» Your assignment
Could you filter the listing for lines with the word "based" and return them?
━━━
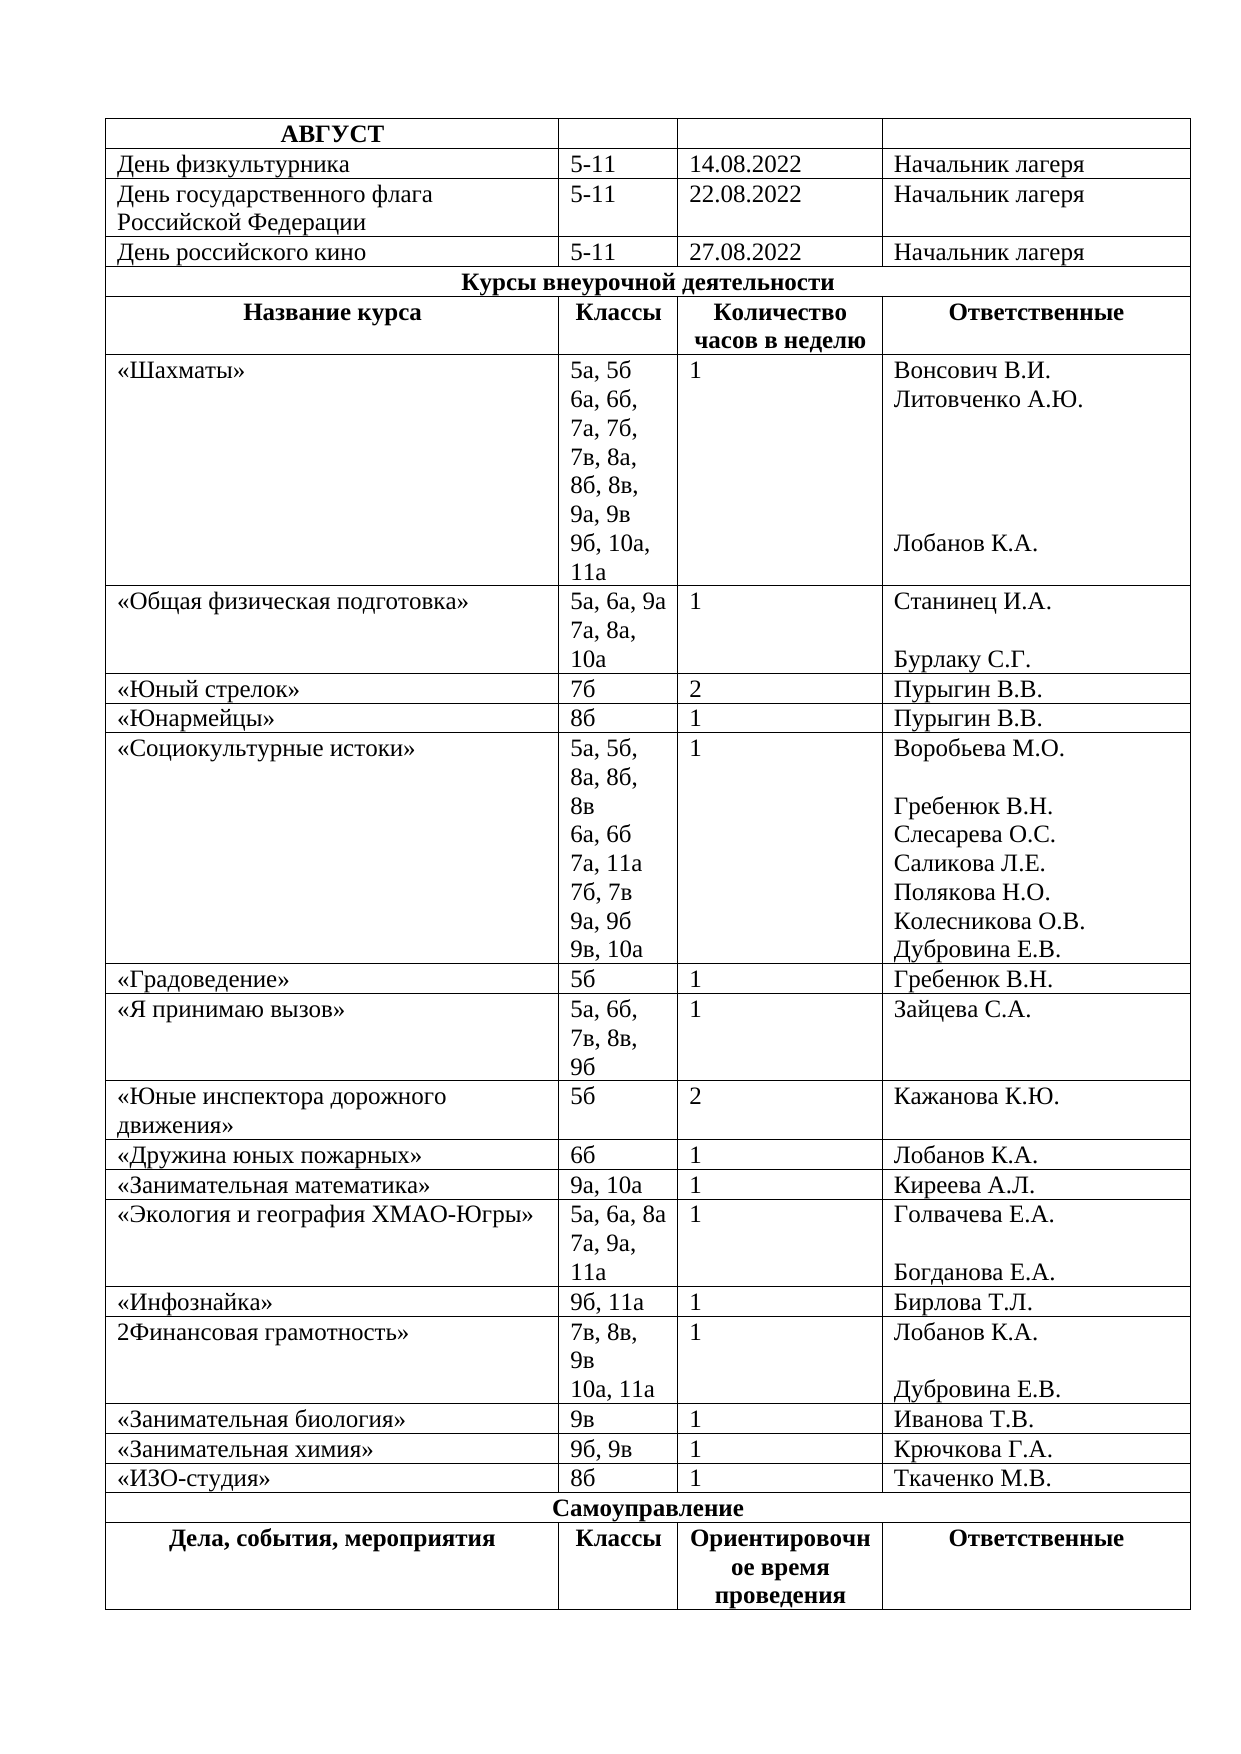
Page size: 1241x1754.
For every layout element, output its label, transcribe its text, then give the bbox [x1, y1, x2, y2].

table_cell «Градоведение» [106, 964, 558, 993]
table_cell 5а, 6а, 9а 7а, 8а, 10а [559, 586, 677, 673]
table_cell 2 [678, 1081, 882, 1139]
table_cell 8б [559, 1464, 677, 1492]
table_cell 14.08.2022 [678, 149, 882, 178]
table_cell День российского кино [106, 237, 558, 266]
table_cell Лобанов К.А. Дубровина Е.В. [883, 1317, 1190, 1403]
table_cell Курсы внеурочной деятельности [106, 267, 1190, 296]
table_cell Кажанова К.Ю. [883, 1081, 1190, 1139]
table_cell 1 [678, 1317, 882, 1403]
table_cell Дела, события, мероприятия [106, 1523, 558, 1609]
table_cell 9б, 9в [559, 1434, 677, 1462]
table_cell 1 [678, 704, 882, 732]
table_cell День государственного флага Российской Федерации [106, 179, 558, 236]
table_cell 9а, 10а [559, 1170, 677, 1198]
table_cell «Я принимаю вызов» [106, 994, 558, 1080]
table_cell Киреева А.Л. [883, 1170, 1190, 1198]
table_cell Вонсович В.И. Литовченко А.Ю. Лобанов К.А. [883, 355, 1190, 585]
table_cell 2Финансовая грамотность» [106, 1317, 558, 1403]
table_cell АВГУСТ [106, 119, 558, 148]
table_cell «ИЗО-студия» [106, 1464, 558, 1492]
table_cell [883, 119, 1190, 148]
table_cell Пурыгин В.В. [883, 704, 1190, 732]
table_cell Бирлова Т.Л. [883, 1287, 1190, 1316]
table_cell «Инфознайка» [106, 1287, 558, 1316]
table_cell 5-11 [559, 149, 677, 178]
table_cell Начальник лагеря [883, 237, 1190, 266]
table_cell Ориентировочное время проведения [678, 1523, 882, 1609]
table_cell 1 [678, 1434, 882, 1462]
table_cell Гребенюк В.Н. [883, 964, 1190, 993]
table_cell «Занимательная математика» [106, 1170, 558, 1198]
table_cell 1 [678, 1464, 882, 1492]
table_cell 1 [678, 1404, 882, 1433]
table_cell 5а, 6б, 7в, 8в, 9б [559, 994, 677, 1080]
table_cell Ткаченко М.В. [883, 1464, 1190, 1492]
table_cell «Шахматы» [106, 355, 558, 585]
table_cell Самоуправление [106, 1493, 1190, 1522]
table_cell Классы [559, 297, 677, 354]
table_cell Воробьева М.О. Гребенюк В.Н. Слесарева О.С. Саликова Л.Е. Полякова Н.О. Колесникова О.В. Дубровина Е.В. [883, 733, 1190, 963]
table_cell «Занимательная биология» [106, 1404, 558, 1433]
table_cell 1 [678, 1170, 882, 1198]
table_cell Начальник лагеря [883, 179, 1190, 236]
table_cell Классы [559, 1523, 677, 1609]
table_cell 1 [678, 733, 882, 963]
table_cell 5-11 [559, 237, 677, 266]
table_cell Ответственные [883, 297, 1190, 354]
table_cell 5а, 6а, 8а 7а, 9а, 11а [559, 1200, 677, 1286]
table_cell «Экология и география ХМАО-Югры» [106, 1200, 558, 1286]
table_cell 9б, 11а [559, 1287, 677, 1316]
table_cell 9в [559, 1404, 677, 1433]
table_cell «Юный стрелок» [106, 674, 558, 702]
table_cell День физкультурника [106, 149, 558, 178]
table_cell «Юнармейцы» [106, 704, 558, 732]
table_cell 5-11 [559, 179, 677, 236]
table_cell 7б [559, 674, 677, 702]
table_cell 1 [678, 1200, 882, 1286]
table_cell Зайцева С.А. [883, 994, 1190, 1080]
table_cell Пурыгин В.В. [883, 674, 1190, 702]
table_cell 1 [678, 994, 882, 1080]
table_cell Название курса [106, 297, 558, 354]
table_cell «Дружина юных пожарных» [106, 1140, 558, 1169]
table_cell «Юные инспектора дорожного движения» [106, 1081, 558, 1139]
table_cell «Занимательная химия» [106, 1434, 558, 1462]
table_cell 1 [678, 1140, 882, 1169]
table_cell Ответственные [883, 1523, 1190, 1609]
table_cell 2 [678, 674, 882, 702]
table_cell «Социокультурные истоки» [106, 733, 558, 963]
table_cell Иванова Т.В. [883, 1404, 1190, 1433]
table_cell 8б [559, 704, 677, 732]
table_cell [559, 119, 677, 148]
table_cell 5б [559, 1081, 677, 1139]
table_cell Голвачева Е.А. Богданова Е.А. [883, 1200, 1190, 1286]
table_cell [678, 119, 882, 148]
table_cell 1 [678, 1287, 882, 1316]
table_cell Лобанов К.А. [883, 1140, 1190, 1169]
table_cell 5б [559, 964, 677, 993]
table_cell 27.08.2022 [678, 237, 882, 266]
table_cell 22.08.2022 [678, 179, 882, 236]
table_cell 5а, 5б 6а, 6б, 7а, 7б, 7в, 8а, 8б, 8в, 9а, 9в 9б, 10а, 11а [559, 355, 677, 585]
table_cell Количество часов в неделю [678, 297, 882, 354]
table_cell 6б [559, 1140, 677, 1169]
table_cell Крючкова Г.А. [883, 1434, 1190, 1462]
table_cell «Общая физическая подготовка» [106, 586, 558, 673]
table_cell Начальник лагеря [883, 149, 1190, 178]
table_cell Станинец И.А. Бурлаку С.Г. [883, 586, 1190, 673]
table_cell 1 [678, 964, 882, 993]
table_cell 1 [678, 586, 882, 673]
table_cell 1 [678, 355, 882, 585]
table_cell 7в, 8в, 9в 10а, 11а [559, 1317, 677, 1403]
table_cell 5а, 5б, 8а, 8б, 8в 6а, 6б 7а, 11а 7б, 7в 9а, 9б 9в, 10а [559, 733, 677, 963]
━━━
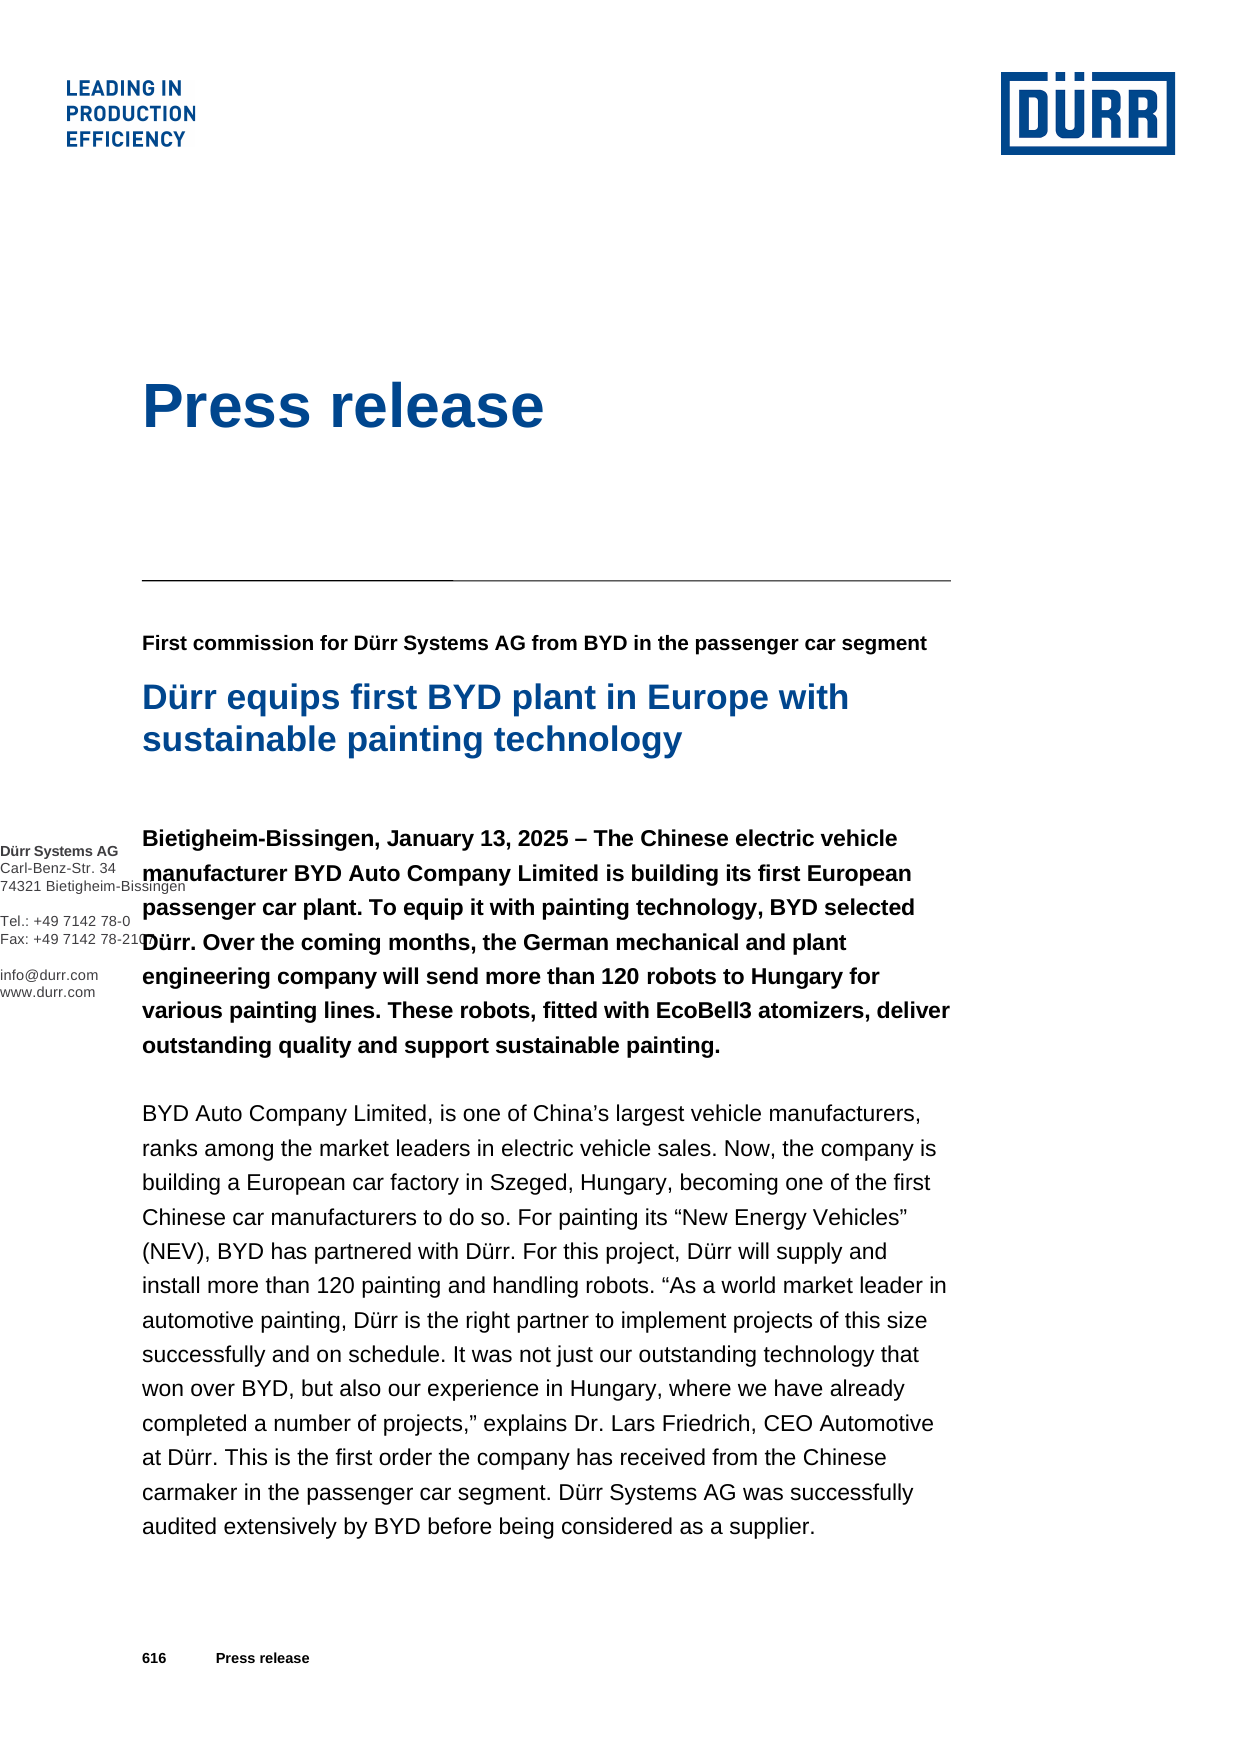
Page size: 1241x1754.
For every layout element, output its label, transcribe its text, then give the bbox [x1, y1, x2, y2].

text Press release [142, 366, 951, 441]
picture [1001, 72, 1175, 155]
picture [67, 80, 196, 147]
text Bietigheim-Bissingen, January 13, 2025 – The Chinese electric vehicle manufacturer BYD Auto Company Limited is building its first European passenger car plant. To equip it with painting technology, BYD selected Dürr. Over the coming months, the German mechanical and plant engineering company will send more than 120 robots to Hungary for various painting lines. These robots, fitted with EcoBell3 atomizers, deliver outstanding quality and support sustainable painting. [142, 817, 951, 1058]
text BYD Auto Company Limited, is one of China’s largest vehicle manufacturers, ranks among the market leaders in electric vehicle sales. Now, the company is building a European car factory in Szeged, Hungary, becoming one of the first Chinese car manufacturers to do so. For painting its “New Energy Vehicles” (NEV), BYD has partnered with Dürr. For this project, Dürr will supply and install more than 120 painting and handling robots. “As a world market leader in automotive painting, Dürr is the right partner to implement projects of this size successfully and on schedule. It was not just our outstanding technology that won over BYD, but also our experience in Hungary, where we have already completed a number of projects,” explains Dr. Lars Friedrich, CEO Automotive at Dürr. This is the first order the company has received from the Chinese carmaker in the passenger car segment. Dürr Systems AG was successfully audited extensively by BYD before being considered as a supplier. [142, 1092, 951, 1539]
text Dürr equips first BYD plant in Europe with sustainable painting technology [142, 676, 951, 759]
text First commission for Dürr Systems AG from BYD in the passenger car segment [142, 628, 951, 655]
━━━
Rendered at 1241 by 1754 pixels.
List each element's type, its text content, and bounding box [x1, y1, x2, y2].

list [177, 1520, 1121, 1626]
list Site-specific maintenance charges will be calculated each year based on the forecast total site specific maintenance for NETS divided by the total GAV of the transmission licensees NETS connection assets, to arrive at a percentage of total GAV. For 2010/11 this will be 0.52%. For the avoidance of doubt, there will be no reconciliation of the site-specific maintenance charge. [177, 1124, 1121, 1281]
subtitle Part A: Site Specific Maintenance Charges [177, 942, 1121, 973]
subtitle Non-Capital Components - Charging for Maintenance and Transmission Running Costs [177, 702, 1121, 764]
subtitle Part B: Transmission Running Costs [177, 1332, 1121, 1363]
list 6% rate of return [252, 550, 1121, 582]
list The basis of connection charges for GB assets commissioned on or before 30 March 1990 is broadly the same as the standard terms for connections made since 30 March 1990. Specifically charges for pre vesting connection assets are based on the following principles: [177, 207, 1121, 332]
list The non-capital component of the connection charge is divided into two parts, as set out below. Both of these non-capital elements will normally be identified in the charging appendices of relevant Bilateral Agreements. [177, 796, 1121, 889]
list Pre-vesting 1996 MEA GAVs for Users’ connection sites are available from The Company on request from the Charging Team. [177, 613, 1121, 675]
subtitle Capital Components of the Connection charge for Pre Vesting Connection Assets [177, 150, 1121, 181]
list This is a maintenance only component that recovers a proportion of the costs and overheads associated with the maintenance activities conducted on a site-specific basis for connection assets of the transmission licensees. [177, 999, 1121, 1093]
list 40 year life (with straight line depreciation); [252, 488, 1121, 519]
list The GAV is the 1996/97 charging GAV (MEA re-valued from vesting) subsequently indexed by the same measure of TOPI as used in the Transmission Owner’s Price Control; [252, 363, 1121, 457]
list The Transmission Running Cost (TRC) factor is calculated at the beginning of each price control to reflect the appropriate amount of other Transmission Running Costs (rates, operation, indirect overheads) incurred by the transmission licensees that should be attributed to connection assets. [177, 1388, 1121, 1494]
━━━
» Finished exercise
list Site-specific maintenance charges will be calculated each year based on the forecast total site specific maintenance for NETS divided by the total GAV of the transmission licensees NETS connection assets, to arrive at a percentage of total GAV. For 2010/11 this will be 0.52%. For the avoidance of doubt, there will be no reconciliation of the site-specific maintenance charge. [177, 1124, 1121, 1281]
list The basis of connection charges for GB assets commissioned on or before 30 March 1990 is broadly the same as the standard terms for connections made since 30 March 1990. Specifically charges for pre vesting connection assets are based on the following principles: [177, 207, 1121, 332]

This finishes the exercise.